London Sites Shut Down
More than 100 staff are expected to be impacted, and missed payments to staff and subcontractors are part of the fallout. Ardmore was delivering around 10 major projects across London when the business failed, including luxury hotel developments in Mayfair and Kensington, two residential tower schemes and a major life sciences laboratory campus at King’s Cross.
The affected businesses include Ardmore Major Projects, Ardmore Hotels & Commercial, Ardmore Regeneration, Ardmore Fitout and Landmark Facades. That list shows how far the pressure has spread through the group, rather than remaining inside one trading arm.
Building Safety Act 2022
Nearly a year ago, Ardmore Construction, the original contracting arm, was placed into administration. A later High Court ruling under the Building Safety Act 2022 allowed Building Liability Orders to extend defect liability beyond the original contractor to parent companies and associated businesses within the same corporate group.

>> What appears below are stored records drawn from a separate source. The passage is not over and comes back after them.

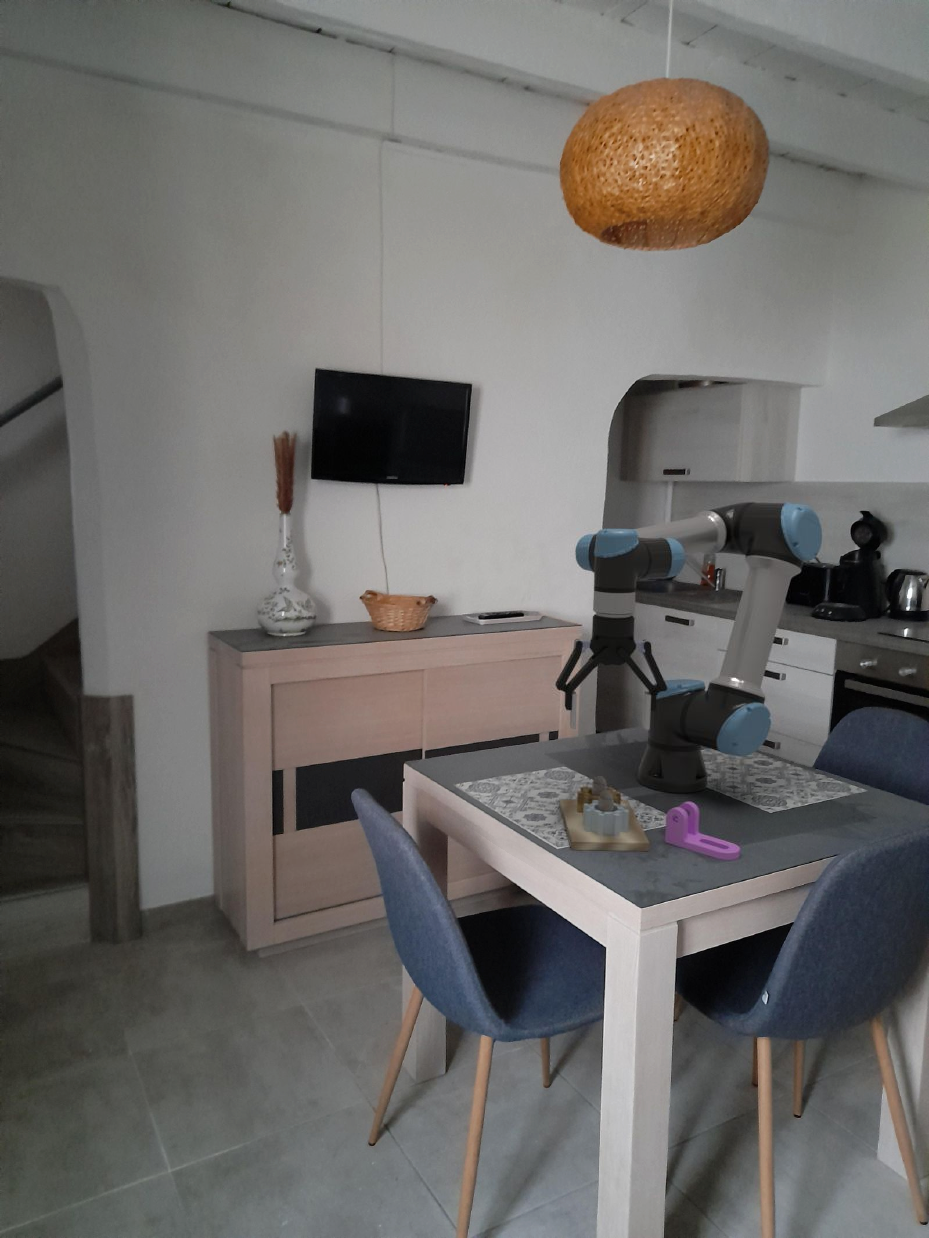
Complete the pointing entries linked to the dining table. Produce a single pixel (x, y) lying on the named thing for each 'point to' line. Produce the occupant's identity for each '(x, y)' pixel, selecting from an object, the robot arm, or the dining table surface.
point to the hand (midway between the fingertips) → (609, 727)
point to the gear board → (605, 840)
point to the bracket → (695, 834)
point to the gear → (605, 819)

Several major house builders, including Barratt, Taylor Wimpey and Bellway, are pursuing major claims against the group. Those claims sit alongside the legacy residential project liabilities now driving the current collapse, which is why the legal structure of the wider group has become as important as the sites themselves.
Wider Ardmore Group
The wider Ardmore Group has not entered into administration. Instead, it has applied to enter a moratorium process that will allow it to keep trading while its position is reviewed.
For staff, subcontractors and clients waiting on live London work, the immediate issue is who finishes the projects and who absorbs the unpaid bills. The administrators now have to decide whether any of the affected businesses can be sold, restructured or wound down while the wider group keeps operating under the moratorium.